There are fewer cases than complaints for Holyrood members, But the workload for councillors remains high. There were 301 in 2020-2021, compared with 319 a year before and 197 in 2018-2019.

However, Mr Bruce in his last annual report suggested the online world was generating of the concerns. At an earlier parliamentary committee meeting, he warned of a pandemic effect.

Speaking in 2021, he said: “I think that, for the past year and a half, people have had a lot of time on their hands and there is an exponential rise in the way in which members engage with the public via social media.

Politicians, speaking on condition of anonymity, fear that the complaints process is being weaponised.

Real concerns, they say, may be getting buried in a wave of vexatious complaints, including those drummed up on social media.
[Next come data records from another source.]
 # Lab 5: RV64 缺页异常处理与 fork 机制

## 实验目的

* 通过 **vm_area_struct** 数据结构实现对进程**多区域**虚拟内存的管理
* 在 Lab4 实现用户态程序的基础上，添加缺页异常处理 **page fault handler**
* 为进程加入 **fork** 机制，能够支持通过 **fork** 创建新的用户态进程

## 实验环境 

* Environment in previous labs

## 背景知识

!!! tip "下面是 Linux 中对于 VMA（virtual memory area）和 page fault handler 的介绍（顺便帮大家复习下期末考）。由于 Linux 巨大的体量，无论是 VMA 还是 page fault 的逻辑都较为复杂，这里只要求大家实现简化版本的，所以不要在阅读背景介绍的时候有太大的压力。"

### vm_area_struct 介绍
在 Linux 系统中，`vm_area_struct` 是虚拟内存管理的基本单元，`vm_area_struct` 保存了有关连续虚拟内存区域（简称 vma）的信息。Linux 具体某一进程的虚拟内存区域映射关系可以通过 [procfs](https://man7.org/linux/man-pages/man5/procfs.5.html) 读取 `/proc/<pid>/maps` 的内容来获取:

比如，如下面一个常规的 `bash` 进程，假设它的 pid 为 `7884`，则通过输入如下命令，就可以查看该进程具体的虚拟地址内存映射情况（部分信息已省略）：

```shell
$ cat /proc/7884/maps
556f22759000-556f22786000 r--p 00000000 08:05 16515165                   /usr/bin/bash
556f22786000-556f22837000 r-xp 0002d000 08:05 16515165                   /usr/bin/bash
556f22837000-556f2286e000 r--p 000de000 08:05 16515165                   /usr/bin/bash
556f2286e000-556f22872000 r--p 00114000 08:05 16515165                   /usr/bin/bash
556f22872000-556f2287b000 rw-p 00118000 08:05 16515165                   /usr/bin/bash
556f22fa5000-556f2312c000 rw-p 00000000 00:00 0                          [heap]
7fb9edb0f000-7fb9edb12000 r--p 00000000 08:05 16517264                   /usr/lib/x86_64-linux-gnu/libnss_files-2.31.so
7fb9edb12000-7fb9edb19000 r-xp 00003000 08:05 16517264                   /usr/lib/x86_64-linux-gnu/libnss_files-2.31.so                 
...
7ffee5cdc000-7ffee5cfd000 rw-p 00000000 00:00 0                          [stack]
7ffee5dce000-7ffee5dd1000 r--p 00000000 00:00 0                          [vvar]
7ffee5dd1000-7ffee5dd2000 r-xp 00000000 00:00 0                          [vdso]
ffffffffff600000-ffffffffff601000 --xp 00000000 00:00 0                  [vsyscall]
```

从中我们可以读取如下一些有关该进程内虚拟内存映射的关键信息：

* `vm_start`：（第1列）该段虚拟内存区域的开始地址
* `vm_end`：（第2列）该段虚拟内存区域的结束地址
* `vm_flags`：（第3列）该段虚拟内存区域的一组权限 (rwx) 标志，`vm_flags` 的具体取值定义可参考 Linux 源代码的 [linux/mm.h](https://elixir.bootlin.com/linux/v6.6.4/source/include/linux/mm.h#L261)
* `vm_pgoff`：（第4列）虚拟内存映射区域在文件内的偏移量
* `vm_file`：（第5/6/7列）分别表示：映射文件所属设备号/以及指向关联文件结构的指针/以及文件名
Councillors and MSPs are reluctant to speak out about complaints made against them - because they are told the process is secret. But there are serious mumblings about Scotland’s political culture. Some politicians believe their opponents - rather like the fictional Jamm - are behind complaints. More blame a tribal online culture where their character is fair game.

Mr Bruce has acknowledged that members of the public do not necessarily understand what would amount to a grounds of complaint. Does being rude, stupid or abrupt on Twitter or Facebook amount to misconduct? Not necessarily. But that does stop complainers. In 2019-2020, for example, there were more than 60 formal complaints about a single tweet. That was more than half the total complaints in the 12-month period.
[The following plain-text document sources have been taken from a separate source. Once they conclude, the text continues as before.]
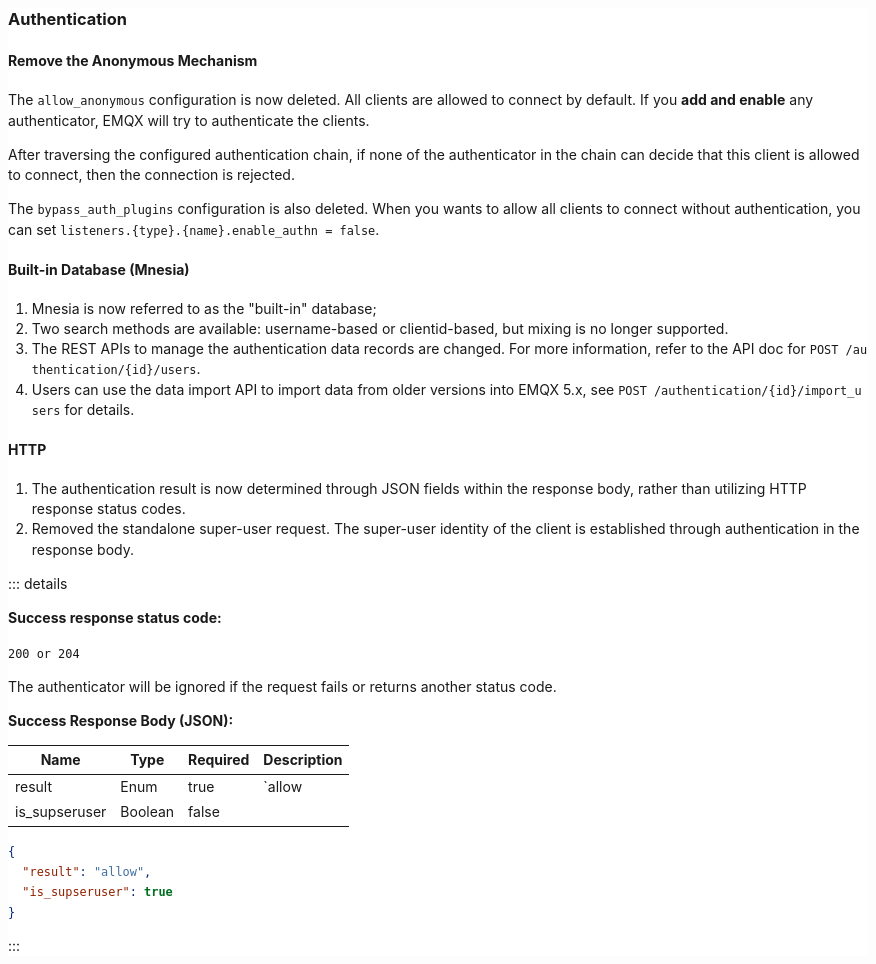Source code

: ### Authentication

#### Remove the Anonymous Mechanism

The `allow_anonymous` configuration is now deleted. All clients are allowed to connect by default. If you **add and enable** any authenticator, EMQX will try to authenticate the clients.

After traversing the configured authentication chain, if none of the authenticator in the chain can decide that this client is allowed to connect, then the connection is rejected.

The `bypass_auth_plugins` configuration is also deleted. When you wants to allow all clients to connect without authentication, you can set `listeners.{type}.{name}.enable_authn = false`.

#### Built-in Database (Mnesia)

1. Mnesia is now referred to as the "built-in" database;
2. Two search methods are available: username-based or clientid-based, but mixing is no longer supported.
3. The REST APIs to manage the authentication data records are changed. For more information, refer to the API doc for `POST /authentication/{id}/users`.
4. Users can use the data import API to import data from older versions into EMQX 5.x, see `POST /authentication/{id}/import_users` for details.

#### HTTP

1. The authentication result is now determined through JSON fields within the response body, rather than utilizing HTTP response status codes.
2. Removed the standalone super-user request. The super-user identity of the client is established through authentication in the response body.

::: details

**Success response status code:**

```shell
200 or 204
```

The authenticator will be ignored if the request fails or returns another status code.

**Success Response Body (JSON):**

| Name          | Type    | Required | Description             |
| ------------- | ------- | -------- | ----------------------- |
| result        | Enum    | true     | `allow | deny | ignore` |
| is_supseruser | Boolean | false    |                         |

```json
{
  "result": "allow",
  "is_supseruser": true
}
```

:::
A former MP, Tory and Herald columnist Adam Tomkins was last year cleared of misconduct after he called the deputy first minister, John Swinney, a “devious unscrupulous manipulative little man” on social media. In this newspaper he admitted what he said was “horrible”. And added: “It’s not a tweet I’m proud of.”
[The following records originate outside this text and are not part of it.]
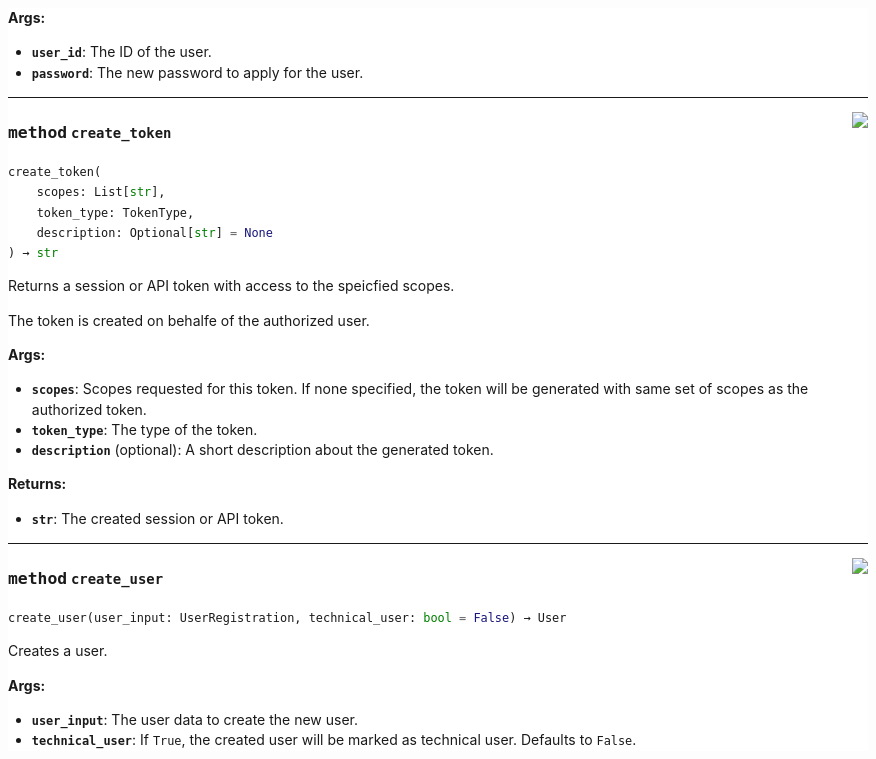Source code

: 

**Args:**
 
 - <b>`user_id`</b>:  The ID of the user. 
 - <b>`password`</b>:  The new password to apply for the user. 

---

<a href="https://github.com/ml-tooling/contaxy/blob/main/backend/src/contaxy/operations/auth.py#L18"><img align="right" style="float:right;" src="https://img.shields.io/badge/-source-cccccc?style=flat-square"></a>

### <kbd>method</kbd> `create_token`

```python
create_token(
    scopes: List[str],
    token_type: TokenType,
    description: Optional[str] = None
) → str
```

Returns a session or API token with access to the speicfied scopes. 

The token is created on behalfe of the authorized user. 



**Args:**
 
 - <b>`scopes`</b>:  Scopes requested for this token. If none specified, the token will be generated with same set of scopes as the authorized token. 
 - <b>`token_type`</b>:  The type of the token. 
 - <b>`description`</b> (optional):  A short description about the generated token. 



**Returns:**
 
 - <b>`str`</b>:  The created session or API token. 

---

<a href="https://github.com/ml-tooling/contaxy/blob/main/backend/src/contaxy/operations/auth.py#L211"><img align="right" style="float:right;" src="https://img.shields.io/badge/-source-cccccc?style=flat-square"></a>

### <kbd>method</kbd> `create_user`

```python
create_user(user_input: UserRegistration, technical_user: bool = False) → User
```

Creates a user. 



**Args:**
 
 - <b>`user_input`</b>:  The user data to create the new user. 
 - <b>`technical_user`</b>:  If `True`, the created user will be marked as technical user. Defaults to `False`.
The remark had been made when blood was up and emotions high over the Salmond inquiry. Mr Swinney was under pressure to release information about the case. In total it took nine months before a committee of his peers finally decided Tomkins was not guilty. He had left politics by this point.

Local government sources describe similar concerns. There is particular anger about leaks about complaints generating local news stories or social media frenzies about investigations, even ones that are, at face value, not of merit.

The deputy leader of Glasgow council is an SNP politician called David McDonald. He and his boss, Susan Aitken, were accused of “footballing bias” in 2018 over their local council’s rejection of a fane zone for Rangers. The allegations were made public. Opponents of the SNP got involved, including Tomkins, who wrote the council asking about the fan zone and calling for them to ensure “the outcome was neither partisan nor one-sided”.

There followed a period of what Mr McDonald called “vitriolic” abuse, for him and his family, some of whom support Rangers. He received death threats. McDonald, like Aitken, was cleared. He is leaving politics at the next elections in May.

Some complaints appear to be generated out of hot button wedge issues of the kind that thrive in an online political eco-system, such as football rows and the Salmond affair.

The Herald understands, for example, that concerns have been raised about the conduct of both opposition and government members on the committee investigating the Salmond case.

Complaints are, insiders stress, not without context. Members of the committee have also been subject to online abuse and conspiracism. Investigators still have their work to do. Nobody knows what conclusions they will come to, including about more than 500 complaints about breach of confidentiality.

How will Scottish politics respond to the outcome of these probes - or any others. Will partisans continue to point fingers? Will they keep seeing the failings of individuals as the fault of entire parties? And what will happen with this growing culture of complaining if Scotland has another independence referendum? Politicians affected by complaints are not optimistic, at least those asked for this article.

When Councilman Jeremy Jamm was after Leslie Knope in Parks and Recreation, he left no stone unturned. When his target complained that he was taking cheap shots, he had a simple response.

“How dare you demean the value of the political points I’m scoring?”